Second, delivery is a high risk factor for thyroid storm in pregnant women with thyrotoxicosis. Thyroid storm is often precipitated by surgery, trauma, delivery, infection, etc., in patients with untreated or poorly controlled hyperthyroidism 5. Hyperthyroidism occurs in 0.1–0.4% of pregnant women 6. Although the incidence of thyroid storm is low in those with thyrotoxicosis, mortality from thyroid storm in affected patients is high at 20–30% 5, 7. Because of diminished peripheral vascular resistance and increased cardiac output during pregnancy as compared to nonpregnant periods, heart failure is more likely to occur during pregnancy.

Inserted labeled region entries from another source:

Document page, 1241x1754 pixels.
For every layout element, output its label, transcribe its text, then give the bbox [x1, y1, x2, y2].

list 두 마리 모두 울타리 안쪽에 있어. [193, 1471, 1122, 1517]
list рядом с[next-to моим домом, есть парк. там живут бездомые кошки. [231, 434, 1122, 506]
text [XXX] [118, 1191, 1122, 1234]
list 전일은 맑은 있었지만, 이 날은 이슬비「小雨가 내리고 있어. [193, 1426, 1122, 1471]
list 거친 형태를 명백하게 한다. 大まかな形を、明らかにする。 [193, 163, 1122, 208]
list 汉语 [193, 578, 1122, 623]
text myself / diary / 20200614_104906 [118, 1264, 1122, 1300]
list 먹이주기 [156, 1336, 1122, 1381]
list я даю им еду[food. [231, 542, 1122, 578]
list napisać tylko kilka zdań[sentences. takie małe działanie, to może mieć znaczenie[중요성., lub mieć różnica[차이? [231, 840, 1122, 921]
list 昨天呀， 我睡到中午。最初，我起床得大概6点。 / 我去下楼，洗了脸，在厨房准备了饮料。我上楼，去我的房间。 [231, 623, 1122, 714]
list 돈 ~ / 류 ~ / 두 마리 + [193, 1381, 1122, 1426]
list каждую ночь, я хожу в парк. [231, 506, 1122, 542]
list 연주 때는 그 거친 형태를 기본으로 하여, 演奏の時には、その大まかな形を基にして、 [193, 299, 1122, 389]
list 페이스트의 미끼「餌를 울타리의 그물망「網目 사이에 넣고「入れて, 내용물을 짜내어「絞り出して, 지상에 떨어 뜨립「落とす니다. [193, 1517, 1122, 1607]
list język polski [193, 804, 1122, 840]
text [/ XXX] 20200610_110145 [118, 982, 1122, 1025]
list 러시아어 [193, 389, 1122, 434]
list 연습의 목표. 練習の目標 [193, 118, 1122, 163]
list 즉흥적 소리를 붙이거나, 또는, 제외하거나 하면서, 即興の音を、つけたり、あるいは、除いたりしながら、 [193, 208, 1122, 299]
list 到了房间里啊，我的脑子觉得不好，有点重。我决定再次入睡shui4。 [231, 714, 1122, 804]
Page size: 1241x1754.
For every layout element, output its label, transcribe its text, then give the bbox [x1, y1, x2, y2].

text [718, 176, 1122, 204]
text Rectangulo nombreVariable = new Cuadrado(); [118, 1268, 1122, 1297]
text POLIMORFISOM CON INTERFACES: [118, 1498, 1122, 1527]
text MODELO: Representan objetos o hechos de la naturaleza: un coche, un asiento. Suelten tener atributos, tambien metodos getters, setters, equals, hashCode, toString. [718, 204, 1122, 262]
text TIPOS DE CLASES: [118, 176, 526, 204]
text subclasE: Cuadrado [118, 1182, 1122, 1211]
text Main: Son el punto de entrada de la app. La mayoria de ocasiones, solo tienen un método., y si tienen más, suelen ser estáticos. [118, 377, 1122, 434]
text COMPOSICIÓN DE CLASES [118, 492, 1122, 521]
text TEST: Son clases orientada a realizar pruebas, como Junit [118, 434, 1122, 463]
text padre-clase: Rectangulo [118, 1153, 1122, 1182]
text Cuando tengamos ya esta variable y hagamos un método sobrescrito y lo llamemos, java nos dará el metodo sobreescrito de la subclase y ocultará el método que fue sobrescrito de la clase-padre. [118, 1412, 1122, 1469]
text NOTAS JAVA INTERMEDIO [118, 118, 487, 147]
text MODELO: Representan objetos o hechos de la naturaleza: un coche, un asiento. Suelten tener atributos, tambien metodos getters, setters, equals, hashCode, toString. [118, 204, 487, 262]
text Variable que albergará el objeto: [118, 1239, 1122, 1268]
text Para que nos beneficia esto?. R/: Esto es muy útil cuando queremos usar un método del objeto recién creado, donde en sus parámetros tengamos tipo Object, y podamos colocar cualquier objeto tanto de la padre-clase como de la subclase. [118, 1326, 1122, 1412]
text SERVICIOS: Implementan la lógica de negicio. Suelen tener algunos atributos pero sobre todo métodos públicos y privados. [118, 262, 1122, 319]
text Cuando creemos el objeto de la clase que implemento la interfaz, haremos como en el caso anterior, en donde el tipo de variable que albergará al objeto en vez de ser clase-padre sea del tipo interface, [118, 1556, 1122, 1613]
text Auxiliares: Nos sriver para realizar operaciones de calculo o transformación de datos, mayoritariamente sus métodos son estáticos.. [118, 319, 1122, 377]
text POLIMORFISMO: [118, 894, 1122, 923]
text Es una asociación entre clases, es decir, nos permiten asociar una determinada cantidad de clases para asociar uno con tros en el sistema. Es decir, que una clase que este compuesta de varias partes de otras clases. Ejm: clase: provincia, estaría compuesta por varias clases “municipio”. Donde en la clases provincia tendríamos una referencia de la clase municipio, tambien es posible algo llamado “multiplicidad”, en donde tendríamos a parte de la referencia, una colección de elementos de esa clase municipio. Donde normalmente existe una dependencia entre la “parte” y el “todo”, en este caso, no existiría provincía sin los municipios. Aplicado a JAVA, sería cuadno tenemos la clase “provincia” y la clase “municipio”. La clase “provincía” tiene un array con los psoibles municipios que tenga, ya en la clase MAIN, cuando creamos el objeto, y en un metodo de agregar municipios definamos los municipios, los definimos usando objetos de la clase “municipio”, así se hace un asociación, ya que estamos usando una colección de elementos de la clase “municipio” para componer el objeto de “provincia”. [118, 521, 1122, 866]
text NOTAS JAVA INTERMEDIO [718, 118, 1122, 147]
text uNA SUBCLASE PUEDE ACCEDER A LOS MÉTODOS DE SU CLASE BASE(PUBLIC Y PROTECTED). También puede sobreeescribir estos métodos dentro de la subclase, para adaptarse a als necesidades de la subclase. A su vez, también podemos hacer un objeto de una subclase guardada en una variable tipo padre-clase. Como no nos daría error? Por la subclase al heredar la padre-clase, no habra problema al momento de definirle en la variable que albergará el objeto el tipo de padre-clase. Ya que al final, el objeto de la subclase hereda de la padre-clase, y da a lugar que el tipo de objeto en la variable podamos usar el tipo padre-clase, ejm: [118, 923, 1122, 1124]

Heart failure reportedly occurs in 10% of pregnant women with thyrotoxicosis 8. After delivery, compression of the vena cava by the uterus resolves, and venous return thus increases 9. In our case, it was assumed that increased venous return immediately after delivery led to an increase in cardiac load which rapidly exacerbated heart failure caused by thyrotoxicosis before delivery, resulting in the development of pulmonary edema and, consequently, acute respiratory failure.

The patient had symptoms suggestive of hyperthyroidism, such as weight loss, hypertension, and proptosis, during pregnancy. Had she been properly treated for hyperthyroidism during pregnancy, the life‐threatening respiratory failure described herein would likely not have developed. This patient's course highlights the importance of careful history taking and monitoring the general conditions of pregnant women.

Thus, in pregnant women with thyrotoxicosis, thyroid storm can be precipitated by delivery, leading to acute respiratory failure. Because these patients are at high risk for such an outcome, it is important not to miss any of the symptoms suggestive of hyperthyroidism during pregnancy.

Conflict of Interest

The authors have no conflicts of interest to declare.